Required action ▸
Return the records exactly as they are.

■ ■ ■ ■ ■ ■ ■

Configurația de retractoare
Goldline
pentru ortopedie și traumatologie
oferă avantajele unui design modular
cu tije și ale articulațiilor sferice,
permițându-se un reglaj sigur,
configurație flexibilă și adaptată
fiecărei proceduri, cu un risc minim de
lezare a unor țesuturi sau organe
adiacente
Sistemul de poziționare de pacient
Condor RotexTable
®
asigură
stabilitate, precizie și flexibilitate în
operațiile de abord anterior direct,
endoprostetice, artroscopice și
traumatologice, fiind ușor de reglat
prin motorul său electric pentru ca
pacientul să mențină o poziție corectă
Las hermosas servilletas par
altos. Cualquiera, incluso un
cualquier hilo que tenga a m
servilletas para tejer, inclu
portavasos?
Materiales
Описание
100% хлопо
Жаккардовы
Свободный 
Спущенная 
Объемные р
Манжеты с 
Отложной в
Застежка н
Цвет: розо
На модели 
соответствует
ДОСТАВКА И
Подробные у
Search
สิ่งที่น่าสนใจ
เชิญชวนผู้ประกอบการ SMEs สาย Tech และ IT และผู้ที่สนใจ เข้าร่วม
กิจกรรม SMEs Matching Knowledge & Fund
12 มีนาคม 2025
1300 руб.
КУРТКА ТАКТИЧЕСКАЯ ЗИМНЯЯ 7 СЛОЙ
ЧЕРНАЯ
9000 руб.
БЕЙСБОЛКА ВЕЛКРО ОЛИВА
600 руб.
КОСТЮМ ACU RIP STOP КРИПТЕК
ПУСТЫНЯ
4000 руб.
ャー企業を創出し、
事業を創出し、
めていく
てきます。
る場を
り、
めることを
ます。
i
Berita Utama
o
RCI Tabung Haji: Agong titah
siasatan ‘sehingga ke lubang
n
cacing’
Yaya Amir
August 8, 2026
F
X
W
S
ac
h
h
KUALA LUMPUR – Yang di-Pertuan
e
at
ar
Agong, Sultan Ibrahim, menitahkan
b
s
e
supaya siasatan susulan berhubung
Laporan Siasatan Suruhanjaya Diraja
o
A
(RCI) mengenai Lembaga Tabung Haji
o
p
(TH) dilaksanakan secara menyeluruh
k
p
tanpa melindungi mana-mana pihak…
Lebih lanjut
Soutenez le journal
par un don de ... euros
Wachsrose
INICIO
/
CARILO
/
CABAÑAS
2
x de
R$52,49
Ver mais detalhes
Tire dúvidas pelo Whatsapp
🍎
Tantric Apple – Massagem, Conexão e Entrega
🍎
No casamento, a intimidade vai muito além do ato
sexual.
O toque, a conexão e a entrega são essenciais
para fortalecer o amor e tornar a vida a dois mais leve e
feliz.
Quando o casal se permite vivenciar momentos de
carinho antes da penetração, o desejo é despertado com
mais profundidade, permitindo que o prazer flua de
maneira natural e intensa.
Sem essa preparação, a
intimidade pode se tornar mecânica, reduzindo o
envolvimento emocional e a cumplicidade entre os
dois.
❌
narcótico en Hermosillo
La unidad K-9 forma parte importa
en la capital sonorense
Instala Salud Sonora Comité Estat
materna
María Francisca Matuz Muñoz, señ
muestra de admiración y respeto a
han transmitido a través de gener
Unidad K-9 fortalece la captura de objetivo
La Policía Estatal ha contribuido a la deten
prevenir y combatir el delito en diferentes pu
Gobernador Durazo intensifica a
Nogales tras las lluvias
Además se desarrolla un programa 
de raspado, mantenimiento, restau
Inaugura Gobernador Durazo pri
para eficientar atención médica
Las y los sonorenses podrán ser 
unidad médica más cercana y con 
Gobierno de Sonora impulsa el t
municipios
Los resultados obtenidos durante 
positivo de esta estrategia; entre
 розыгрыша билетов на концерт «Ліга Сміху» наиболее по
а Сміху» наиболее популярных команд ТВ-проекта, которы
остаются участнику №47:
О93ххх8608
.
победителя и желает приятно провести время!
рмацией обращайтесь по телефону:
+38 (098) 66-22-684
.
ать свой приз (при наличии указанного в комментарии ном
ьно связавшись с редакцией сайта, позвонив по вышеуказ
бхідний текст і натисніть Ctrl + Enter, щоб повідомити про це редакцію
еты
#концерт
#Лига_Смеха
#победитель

■ ■ ■ ■ ■ ■ ■

Answer to this exercise ▸
Configurația de retractoare
Goldline
pentru ortopedie și traumatologie
oferă avantajele unui design modular
cu tije și ale articulațiilor sferice,
permițându-se un reglaj sigur,
configurație flexibilă și adaptată
fiecărei proceduri, cu un risc minim de
lezare a unor țesuturi sau organe
adiacente
Sistemul de poziționare de pacient
Condor RotexTable
®
asigură
stabilitate, precizie și flexibilitate în
operațiile de abord anterior direct,
endoprostetice, artroscopice și
traumatologice, fiind ușor de reglat
prin motorul său electric pentru ca
pacientul să mențină o poziție corectă
Las hermosas servilletas par
altos. Cualquiera, incluso un
cualquier hilo que tenga a m
servilletas para tejer, inclu
portavasos?
Materiales
Описание
100% хлопо
Жаккардовы
Свободный 
Спущенная 
Объемные р
Манжеты с 
Отложной в
Застежка н
Цвет: розо
На модели 
соответствует
ДОСТАВКА И
Подробные у
Search
สิ่งที่น่าสนใจ
เชิญชวนผู้ประกอบการ SMEs สาย Tech และ IT และผู้ที่สนใจ เข้าร่วม
กิจกรรม SMEs Matching Knowledge & Fund
12 มีนาคม 2025
1300 руб.
КУРТКА ТАКТИЧЕСКАЯ ЗИМНЯЯ 7 СЛОЙ
ЧЕРНАЯ
9000 руб.
БЕЙСБОЛКА ВЕЛКРО ОЛИВА
600 руб.
КОСТЮМ ACU RIP STOP КРИПТЕК
ПУСТЫНЯ
4000 руб.
ャー企業を創出し、
事業を創出し、
めていく
てきます。
る場を
り、
めることを
ます。
i
Berita Utama
o
RCI Tabung Haji: Agong titah
siasatan ‘sehingga ke lubang
n
cacing’
Yaya Amir
August 8, 2026
F
X
W
S
ac
h
h
KUALA LUMPUR – Yang di-Pertuan
e
at
ar
Agong, Sultan Ibrahim, menitahkan
b
s
e
supaya siasatan susulan berhubung
Laporan Siasatan Suruhanjaya Diraja
o
A
(RCI) mengenai Lembaga Tabung Haji
o
p
(TH) dilaksanakan secara menyeluruh
k
p
tanpa melindungi mana-mana pihak…
Lebih lanjut
Soutenez le journal
par un don de ... euros
Wachsrose
INICIO
/
CARILO
/
CABAÑAS
2
x de
R$52,49
Ver mais detalhes
Tire dúvidas pelo Whatsapp
🍎
Tantric Apple – Massagem, Conexão e Entrega
🍎
No casamento, a intimidade vai muito além do ato
sexual.
O toque, a conexão e a entrega são essenciais
para fortalecer o amor e tornar a vida a dois mais leve e
feliz.
Quando o casal se permite vivenciar momentos de
carinho antes da penetração, o desejo é despertado com
mais profundidade, permitindo que o prazer flua de
maneira natural e intensa.
Sem essa preparação, a
intimidade pode se tornar mecânica, reduzindo o
envolvimento emocional e a cumplicidade entre os
dois.
❌
narcótico en Hermosillo
La unidad K-9 forma parte importa
en la capital sonorense
Instala Salud Sonora Comité Estat
materna
María Francisca Matuz Muñoz, señ
muestra de admiración y respeto a
han transmitido a través de gener
Unidad K-9 fortalece la captura de objetivo
La Policía Estatal ha contribuido a la deten
prevenir y combatir el delito en diferentes pu
Gobernador Durazo intensifica a
Nogales tras las lluvias
Además se desarrolla un programa 
de raspado, mantenimiento, restau
Inaugura Gobernador Durazo pri
para eficientar atención médica
Las y los sonorenses podrán ser 
unidad médica más cercana y con 
Gobierno de Sonora impulsa el t
municipios
Los resultados obtenidos durante 
positivo de esta estrategia; entre
 розыгрыша билетов на концерт «Ліга Сміху» наиболее по
а Сміху» наиболее популярных команд ТВ-проекта, которы
остаются участнику №47:
О93ххх8608
.
победителя и желает приятно провести время!
рмацией обращайтесь по телефону:
+38 (098) 66-22-684
.
ать свой приз (при наличии указанного в комментарии ном
ьно связавшись с редакцией сайта, позвонив по вышеуказ
бхідний текст і натисніть Ctrl + Enter, щоб повідомити про це редакцію
еты
#концерт
#Лига_Смеха
#победитель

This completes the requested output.